Prompt: Exact reproduction of all the data is required, with pictures excluded.

Recorded data:
>>>>>

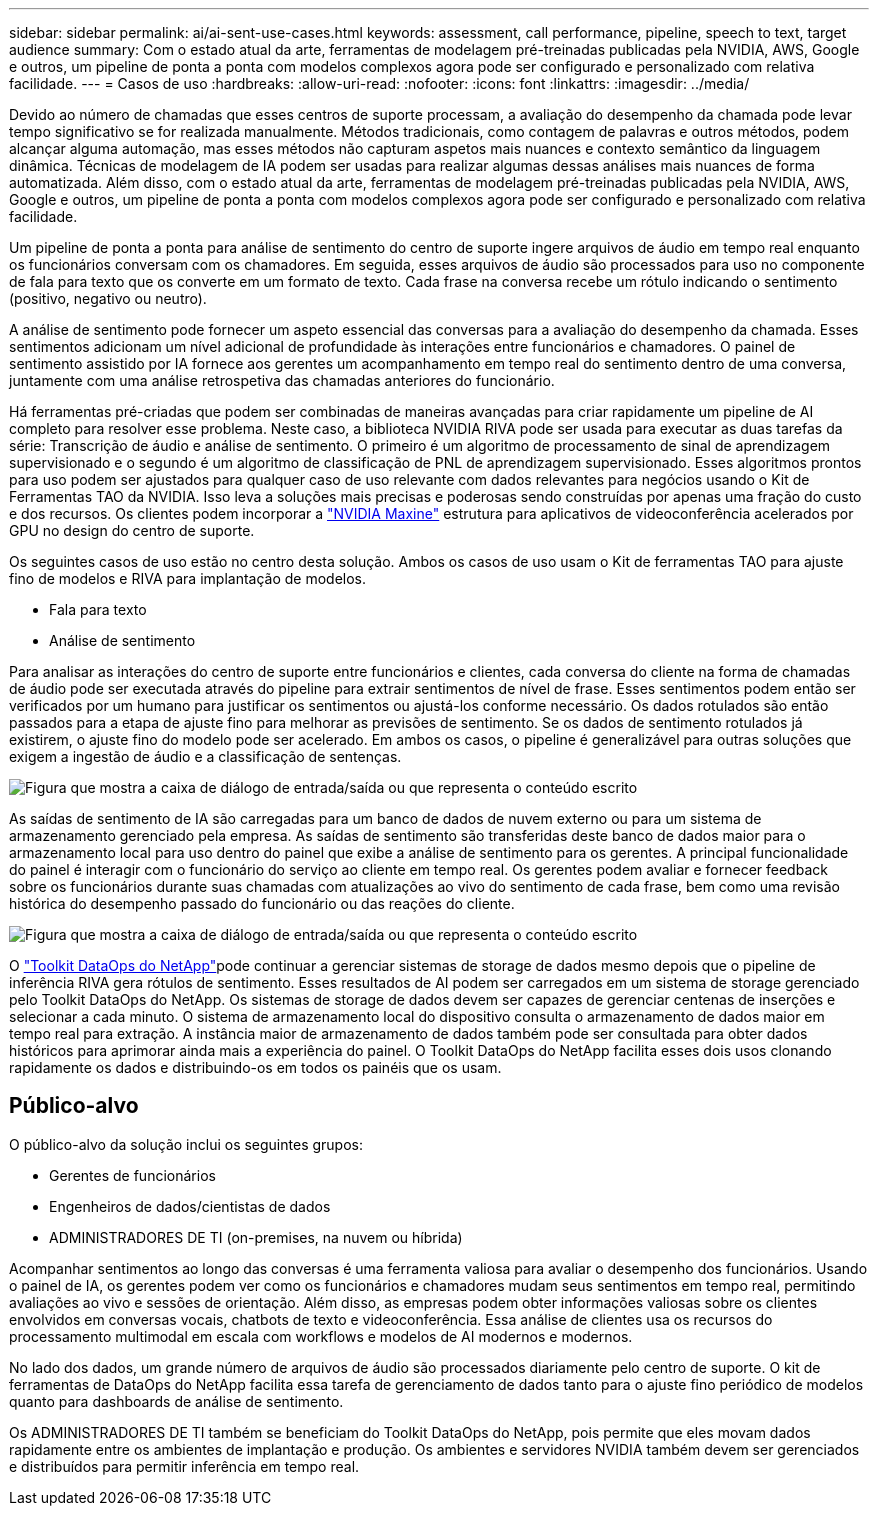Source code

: ---
sidebar: sidebar 
permalink: ai/ai-sent-use-cases.html 
keywords: assessment, call performance, pipeline, speech to text, target audience 
summary: Com o estado atual da arte, ferramentas de modelagem pré-treinadas publicadas pela NVIDIA, AWS, Google e outros, um pipeline de ponta a ponta com modelos complexos agora pode ser configurado e personalizado com relativa facilidade. 
---
= Casos de uso
:hardbreaks:
:allow-uri-read: 
:nofooter: 
:icons: font
:linkattrs: 
:imagesdir: ../media/


[role="lead"]
Devido ao número de chamadas que esses centros de suporte processam, a avaliação do desempenho da chamada pode levar tempo significativo se for realizada manualmente. Métodos tradicionais, como contagem de palavras e outros métodos, podem alcançar alguma automação, mas esses métodos não capturam aspetos mais nuances e contexto semântico da linguagem dinâmica. Técnicas de modelagem de IA podem ser usadas para realizar algumas dessas análises mais nuances de forma automatizada. Além disso, com o estado atual da arte, ferramentas de modelagem pré-treinadas publicadas pela NVIDIA, AWS, Google e outros, um pipeline de ponta a ponta com modelos complexos agora pode ser configurado e personalizado com relativa facilidade.

Um pipeline de ponta a ponta para análise de sentimento do centro de suporte ingere arquivos de áudio em tempo real enquanto os funcionários conversam com os chamadores. Em seguida, esses arquivos de áudio são processados para uso no componente de fala para texto que os converte em um formato de texto. Cada frase na conversa recebe um rótulo indicando o sentimento (positivo, negativo ou neutro).

A análise de sentimento pode fornecer um aspeto essencial das conversas para a avaliação do desempenho da chamada. Esses sentimentos adicionam um nível adicional de profundidade às interações entre funcionários e chamadores. O painel de sentimento assistido por IA fornece aos gerentes um acompanhamento em tempo real do sentimento dentro de uma conversa, juntamente com uma análise retrospetiva das chamadas anteriores do funcionário.

Há ferramentas pré-criadas que podem ser combinadas de maneiras avançadas para criar rapidamente um pipeline de AI completo para resolver esse problema. Neste caso, a biblioteca NVIDIA RIVA pode ser usada para executar as duas tarefas da série: Transcrição de áudio e análise de sentimento. O primeiro é um algoritmo de processamento de sinal de aprendizagem supervisionado e o segundo é um algoritmo de classificação de PNL de aprendizagem supervisionado. Esses algoritmos prontos para uso podem ser ajustados para qualquer caso de uso relevante com dados relevantes para negócios usando o Kit de Ferramentas TAO da NVIDIA. Isso leva a soluções mais precisas e poderosas sendo construídas por apenas uma fração do custo e dos recursos. Os clientes podem incorporar a https://developer.nvidia.com/maxine["NVIDIA Maxine"^] estrutura para aplicativos de videoconferência acelerados por GPU no design do centro de suporte.

Os seguintes casos de uso estão no centro desta solução. Ambos os casos de uso usam o Kit de ferramentas TAO para ajuste fino de modelos e RIVA para implantação de modelos.

* Fala para texto
* Análise de sentimento


Para analisar as interações do centro de suporte entre funcionários e clientes, cada conversa do cliente na forma de chamadas de áudio pode ser executada através do pipeline para extrair sentimentos de nível de frase. Esses sentimentos podem então ser verificados por um humano para justificar os sentimentos ou ajustá-los conforme necessário. Os dados rotulados são então passados para a etapa de ajuste fino para melhorar as previsões de sentimento. Se os dados de sentimento rotulados já existirem, o ajuste fino do modelo pode ser acelerado. Em ambos os casos, o pipeline é generalizável para outras soluções que exigem a ingestão de áudio e a classificação de sentenças.

image:ai-sent-image1.png["Figura que mostra a caixa de diálogo de entrada/saída ou que representa o conteúdo escrito"]

As saídas de sentimento de IA são carregadas para um banco de dados de nuvem externo ou para um sistema de armazenamento gerenciado pela empresa. As saídas de sentimento são transferidas deste banco de dados maior para o armazenamento local para uso dentro do painel que exibe a análise de sentimento para os gerentes. A principal funcionalidade do painel é interagir com o funcionário do serviço ao cliente em tempo real. Os gerentes podem avaliar e fornecer feedback sobre os funcionários durante suas chamadas com atualizações ao vivo do sentimento de cada frase, bem como uma revisão histórica do desempenho passado do funcionário ou das reações do cliente.

image:ai-sent-image2.png["Figura que mostra a caixa de diálogo de entrada/saída ou que representa o conteúdo escrito"]

O link:https://github.com/NetApp/netapp-dataops-toolkit/releases/tag/v2.0.0["Toolkit DataOps do NetApp"^]pode continuar a gerenciar sistemas de storage de dados mesmo depois que o pipeline de inferência RIVA gera rótulos de sentimento. Esses resultados de AI podem ser carregados em um sistema de storage gerenciado pelo Toolkit DataOps do NetApp. Os sistemas de storage de dados devem ser capazes de gerenciar centenas de inserções e selecionar a cada minuto. O sistema de armazenamento local do dispositivo consulta o armazenamento de dados maior em tempo real para extração. A instância maior de armazenamento de dados também pode ser consultada para obter dados históricos para aprimorar ainda mais a experiência do painel. O Toolkit DataOps do NetApp facilita esses dois usos clonando rapidamente os dados e distribuindo-os em todos os painéis que os usam.



== Público-alvo

O público-alvo da solução inclui os seguintes grupos:

* Gerentes de funcionários
* Engenheiros de dados/cientistas de dados
* ADMINISTRADORES DE TI (on-premises, na nuvem ou híbrida)


Acompanhar sentimentos ao longo das conversas é uma ferramenta valiosa para avaliar o desempenho dos funcionários. Usando o painel de IA, os gerentes podem ver como os funcionários e chamadores mudam seus sentimentos em tempo real, permitindo avaliações ao vivo e sessões de orientação. Além disso, as empresas podem obter informações valiosas sobre os clientes envolvidos em conversas vocais, chatbots de texto e videoconferência. Essa análise de clientes usa os recursos do processamento multimodal em escala com workflows e modelos de AI modernos e modernos.

No lado dos dados, um grande número de arquivos de áudio são processados diariamente pelo centro de suporte. O kit de ferramentas de DataOps do NetApp facilita essa tarefa de gerenciamento de dados tanto para o ajuste fino periódico de modelos quanto para dashboards de análise de sentimento.

Os ADMINISTRADORES DE TI também se beneficiam do Toolkit DataOps do NetApp, pois permite que eles movam dados rapidamente entre os ambientes de implantação e produção. Os ambientes e servidores NVIDIA também devem ser gerenciados e distribuídos para permitir inferência em tempo real.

<<<<<

Output for this task:
Source code

: ---
sidebar: sidebar 
permalink: ai/ai-sent-use-cases.html 
keywords: assessment, call performance, pipeline, speech to text, target audience 
summary: Com o estado atual da arte, ferramentas de modelagem pré-treinadas publicadas pela NVIDIA, AWS, Google e outros, um pipeline de ponta a ponta com modelos complexos agora pode ser configurado e personalizado com relativa facilidade. 
---
= Casos de uso
:hardbreaks:
:allow-uri-read: 
:nofooter: 
:icons: font
:linkattrs: 
:imagesdir: ../media/


[role="lead"]
Devido ao número de chamadas que esses centros de suporte processam, a avaliação do desempenho da chamada pode levar tempo significativo se for realizada manualmente. Métodos tradicionais, como contagem de palavras e outros métodos, podem alcançar alguma automação, mas esses métodos não capturam aspetos mais nuances e contexto semântico da linguagem dinâmica. Técnicas de modelagem de IA podem ser usadas para realizar algumas dessas análises mais nuances de forma automatizada. Além disso, com o estado atual da arte, ferramentas de modelagem pré-treinadas publicadas pela NVIDIA, AWS, Google e outros, um pipeline de ponta a ponta com modelos complexos agora pode ser configurado e personalizado com relativa facilidade.

Um pipeline de ponta a ponta para análise de sentimento do centro de suporte ingere arquivos de áudio em tempo real enquanto os funcionários conversam com os chamadores. Em seguida, esses arquivos de áudio são processados para uso no componente de fala para texto que os converte em um formato de texto. Cada frase na conversa recebe um rótulo indicando o sentimento (positivo, negativo ou neutro).

A análise de sentimento pode fornecer um aspeto essencial das conversas para a avaliação do desempenho da chamada. Esses sentimentos adicionam um nível adicional de profundidade às interações entre funcionários e chamadores. O painel de sentimento assistido por IA fornece aos gerentes um acompanhamento em tempo real do sentimento dentro de uma conversa, juntamente com uma análise retrospetiva das chamadas anteriores do funcionário.

Há ferramentas pré-criadas que podem ser combinadas de maneiras avançadas para criar rapidamente um pipeline de AI completo para resolver esse problema. Neste caso, a biblioteca NVIDIA RIVA pode ser usada para executar as duas tarefas da série: Transcrição de áudio e análise de sentimento. O primeiro é um algoritmo de processamento de sinal de aprendizagem supervisionado e o segundo é um algoritmo de classificação de PNL de aprendizagem supervisionado. Esses algoritmos prontos para uso podem ser ajustados para qualquer caso de uso relevante com dados relevantes para negócios usando o Kit de Ferramentas TAO da NVIDIA. Isso leva a soluções mais precisas e poderosas sendo construídas por apenas uma fração do custo e dos recursos. Os clientes podem incorporar a https://developer.nvidia.com/maxine["NVIDIA Maxine"^] estrutura para aplicativos de videoconferência acelerados por GPU no design do centro de suporte.

Os seguintes casos de uso estão no centro desta solução. Ambos os casos de uso usam o Kit de ferramentas TAO para ajuste fino de modelos e RIVA para implantação de modelos.

* Fala para texto
* Análise de sentimento


Para analisar as interações do centro de suporte entre funcionários e clientes, cada conversa do cliente na forma de chamadas de áudio pode ser executada através do pipeline para extrair sentimentos de nível de frase. Esses sentimentos podem então ser verificados por um humano para justificar os sentimentos ou ajustá-los conforme necessário. Os dados rotulados são então passados para a etapa de ajuste fino para melhorar as previsões de sentimento. Se os dados de sentimento rotulados já existirem, o ajuste fino do modelo pode ser acelerado. Em ambos os casos, o pipeline é generalizável para outras soluções que exigem a ingestão de áudio e a classificação de sentenças.

image:ai-sent-image1.png["Figura que mostra a caixa de diálogo de entrada/saída ou que representa o conteúdo escrito"]

As saídas de sentimento de IA são carregadas para um banco de dados de nuvem externo ou para um sistema de armazenamento gerenciado pela empresa. As saídas de sentimento são transferidas deste banco de dados maior para o armazenamento local para uso dentro do painel que exibe a análise de sentimento para os gerentes. A principal funcionalidade do painel é interagir com o funcionário do serviço ao cliente em tempo real. Os gerentes podem avaliar e fornecer feedback sobre os funcionários durante suas chamadas com atualizações ao vivo do sentimento de cada frase, bem como uma revisão histórica do desempenho passado do funcionário ou das reações do cliente.

image:ai-sent-image2.png["Figura que mostra a caixa de diálogo de entrada/saída ou que representa o conteúdo escrito"]

O link:https://github.com/NetApp/netapp-dataops-toolkit/releases/tag/v2.0.0["Toolkit DataOps do NetApp"^]pode continuar a gerenciar sistemas de storage de dados mesmo depois que o pipeline de inferência RIVA gera rótulos de sentimento. Esses resultados de AI podem ser carregados em um sistema de storage gerenciado pelo Toolkit DataOps do NetApp. Os sistemas de storage de dados devem ser capazes de gerenciar centenas de inserções e selecionar a cada minuto. O sistema de armazenamento local do dispositivo consulta o armazenamento de dados maior em tempo real para extração. A instância maior de armazenamento de dados também pode ser consultada para obter dados históricos para aprimorar ainda mais a experiência do painel. O Toolkit DataOps do NetApp facilita esses dois usos clonando rapidamente os dados e distribuindo-os em todos os painéis que os usam.



== Público-alvo

O público-alvo da solução inclui os seguintes grupos:

* Gerentes de funcionários
* Engenheiros de dados/cientistas de dados
* ADMINISTRADORES DE TI (on-premises, na nuvem ou híbrida)


Acompanhar sentimentos ao longo das conversas é uma ferramenta valiosa para avaliar o desempenho dos funcionários. Usando o painel de IA, os gerentes podem ver como os funcionários e chamadores mudam seus sentimentos em tempo real, permitindo avaliações ao vivo e sessões de orientação. Além disso, as empresas podem obter informações valiosas sobre os clientes envolvidos em conversas vocais, chatbots de texto e videoconferência. Essa análise de clientes usa os recursos do processamento multimodal em escala com workflows e modelos de AI modernos e modernos.

No lado dos dados, um grande número de arquivos de áudio são processados diariamente pelo centro de suporte. O kit de ferramentas de DataOps do NetApp facilita essa tarefa de gerenciamento de dados tanto para o ajuste fino periódico de modelos quanto para dashboards de análise de sentimento.

Os ADMINISTRADORES DE TI também se beneficiam do Toolkit DataOps do NetApp, pois permite que eles movam dados rapidamente entre os ambientes de implantação e produção. Os ambientes e servidores NVIDIA também devem ser gerenciados e distribuídos para permitir inferência em tempo real.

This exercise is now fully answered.